Write out exactly, please, every line from the beginning of the entries to the line holding "hfov_deg: 18.5", and no pictures.

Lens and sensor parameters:
........

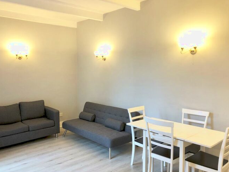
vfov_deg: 46.8
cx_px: 110
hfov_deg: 59.9
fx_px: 198
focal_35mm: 30
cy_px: 91
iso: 50
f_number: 1.8
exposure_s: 1/17
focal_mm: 3.99
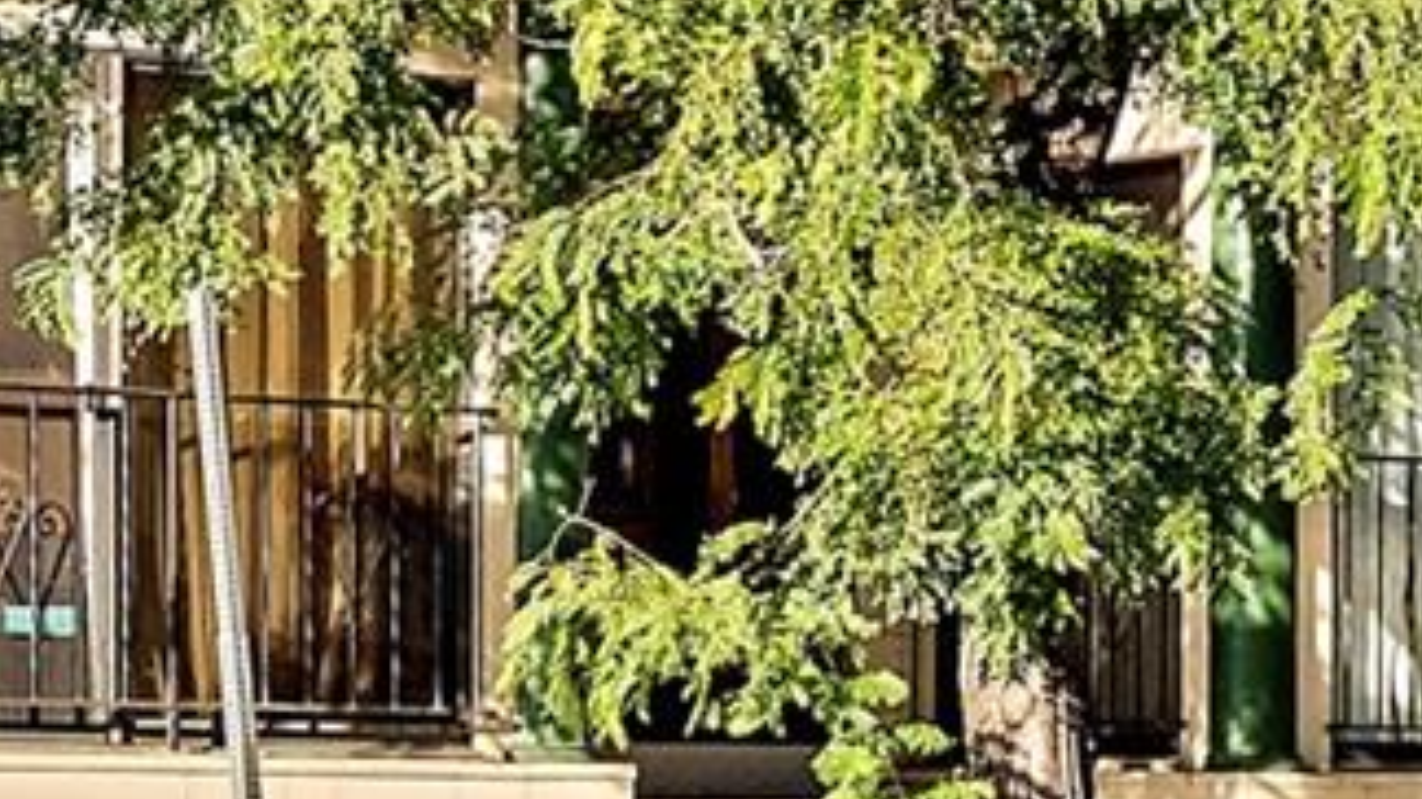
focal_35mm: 150
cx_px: 974
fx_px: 5654
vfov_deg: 7.9
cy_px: -347
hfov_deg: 14.3
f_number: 7.1
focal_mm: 29
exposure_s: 1/1000
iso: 640
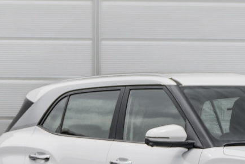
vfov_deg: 1.9
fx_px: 4849
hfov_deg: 2.9
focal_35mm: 712
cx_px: -38
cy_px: 106
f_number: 3.2
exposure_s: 1/800
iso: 100
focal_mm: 128
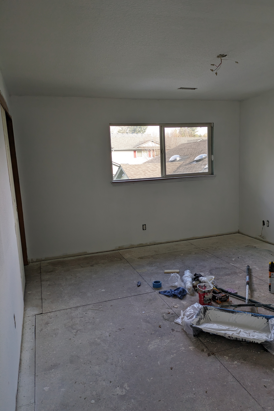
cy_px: 203
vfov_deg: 67.4
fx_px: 308
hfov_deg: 47.8
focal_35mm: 27
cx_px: 158
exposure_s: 1/120
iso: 60
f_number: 1.89
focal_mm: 5.43
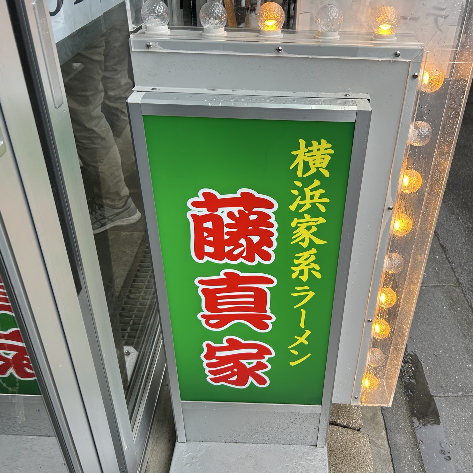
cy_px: 237
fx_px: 479
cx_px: 279
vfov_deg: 52.5
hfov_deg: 52.2
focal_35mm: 31
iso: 32
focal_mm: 5.7
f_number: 1.5
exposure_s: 1/118
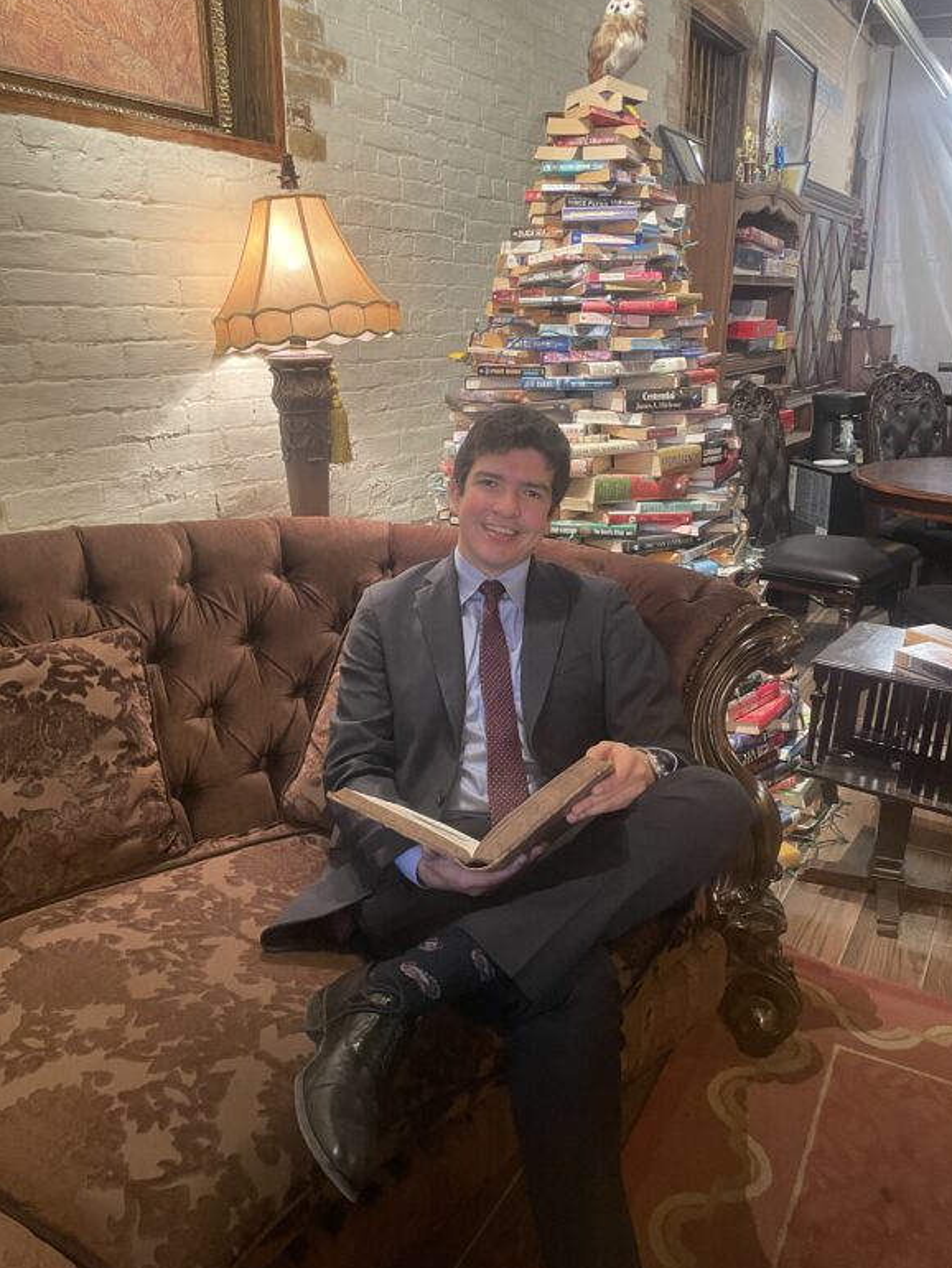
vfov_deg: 65.3
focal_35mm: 27
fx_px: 990
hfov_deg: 51.4
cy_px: 621
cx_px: 466
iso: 400
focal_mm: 4.2
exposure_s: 1/40
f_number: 1.6
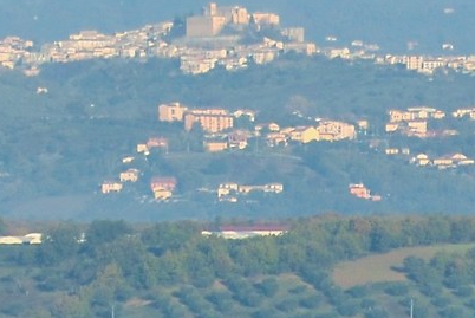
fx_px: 6498
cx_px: 523
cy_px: 583
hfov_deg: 4.2
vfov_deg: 2.8
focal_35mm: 492
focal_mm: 55
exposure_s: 1/250
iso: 200
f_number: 10
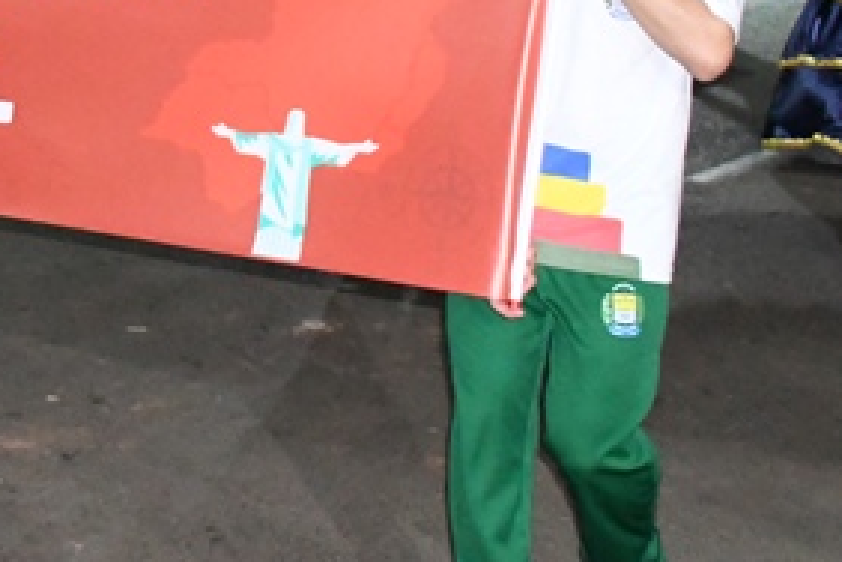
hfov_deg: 18.5
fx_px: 2292
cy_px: -354
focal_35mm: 98
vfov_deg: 13.0
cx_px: -403
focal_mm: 18
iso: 8000
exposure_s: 1/80
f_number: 5
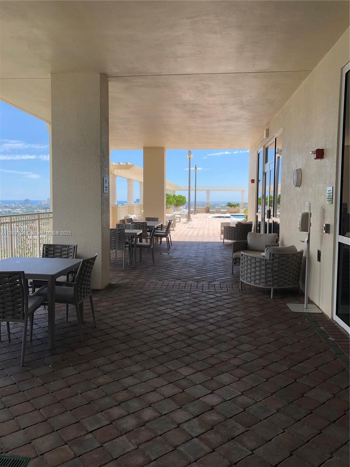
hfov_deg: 49.7
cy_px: 234
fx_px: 377
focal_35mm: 28
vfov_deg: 63.4
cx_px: 175
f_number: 1.8
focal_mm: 3.99
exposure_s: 1/674
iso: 20
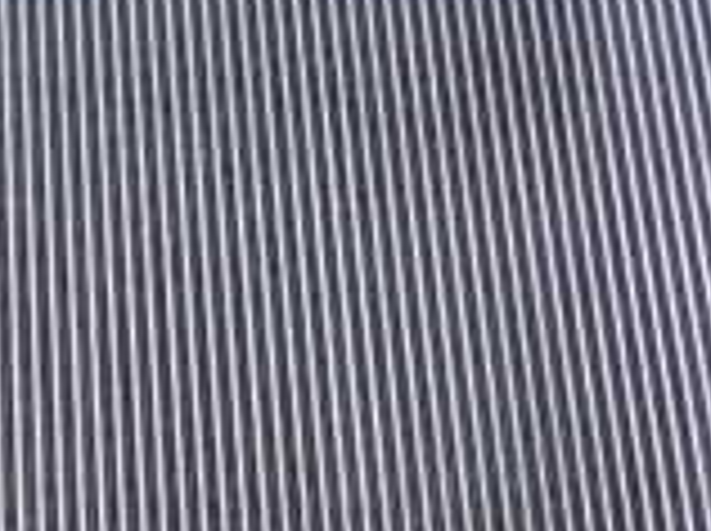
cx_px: -130
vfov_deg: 12.9
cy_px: 477
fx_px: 2338
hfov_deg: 16.6
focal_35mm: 114
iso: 160
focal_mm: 5.4
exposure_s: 1/125
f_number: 2.3
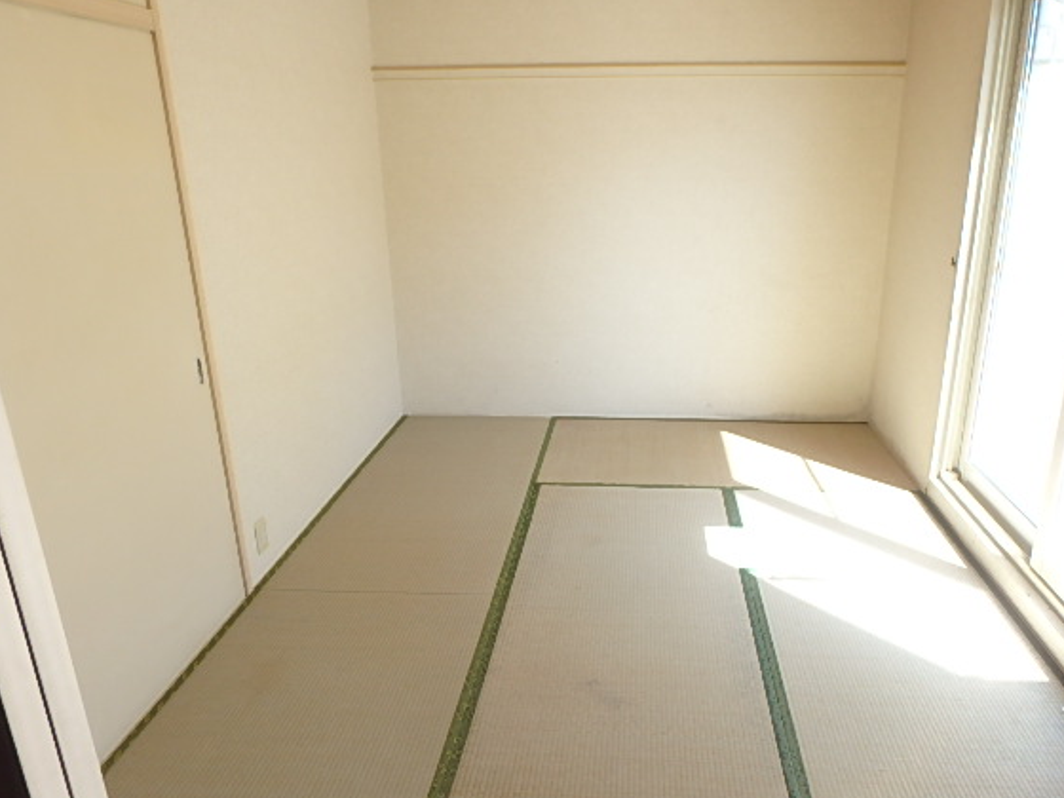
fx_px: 738
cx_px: 604
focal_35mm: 24
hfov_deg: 71.3
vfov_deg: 56.8
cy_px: 370
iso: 125
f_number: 3.5
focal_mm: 3.7
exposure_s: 1/60
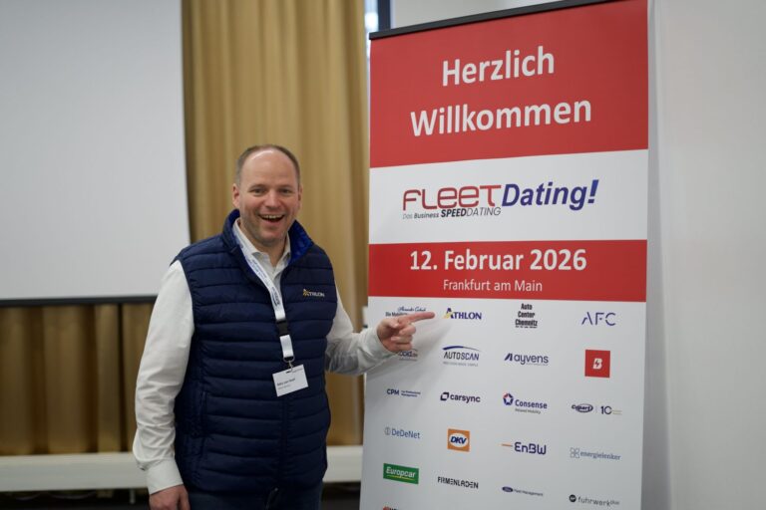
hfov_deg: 39.6
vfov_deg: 27.0
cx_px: 383
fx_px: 1064
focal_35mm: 50
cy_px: 255
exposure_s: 1/320
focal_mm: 50
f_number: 1.8
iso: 1000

........

■ **Output**:
vfov_deg: 46.8
cx_px: 110
hfov_deg: 59.9
fx_px: 198
focal_35mm: 30
cy_px: 91
iso: 50
f_number: 1.8
exposure_s: 1/17
focal_mm: 3.99
focal_35mm: 150
cx_px: 974
fx_px: 5654
vfov_deg: 7.9
cy_px: -347
hfov_deg: 14.3
f_number: 7.1
focal_mm: 29
exposure_s: 1/1000
iso: 640
vfov_deg: 1.9
fx_px: 4849
hfov_deg: 2.9
focal_35mm: 712
cx_px: -38
cy_px: 106
f_number: 3.2
exposure_s: 1/800
iso: 100
focal_mm: 128
cy_px: 203
vfov_deg: 67.4
fx_px: 308
hfov_deg: 47.8
focal_35mm: 27
cx_px: 158
exposure_s: 1/120
iso: 60
f_number: 1.89
focal_mm: 5.43
cy_px: 237
fx_px: 479
cx_px: 279
vfov_deg: 52.5
hfov_deg: 52.2
focal_35mm: 31
iso: 32
focal_mm: 5.7
f_number: 1.5
exposure_s: 1/118
vfov_deg: 65.3
focal_35mm: 27
fx_px: 990
hfov_deg: 51.4
cy_px: 621
cx_px: 466
iso: 400
focal_mm: 4.2
exposure_s: 1/40
f_number: 1.6
fx_px: 6498
cx_px: 523
cy_px: 583
hfov_deg: 4.2
vfov_deg: 2.8
focal_35mm: 492
focal_mm: 55
exposure_s: 1/250
iso: 200
f_number: 10
hfov_deg: 18.5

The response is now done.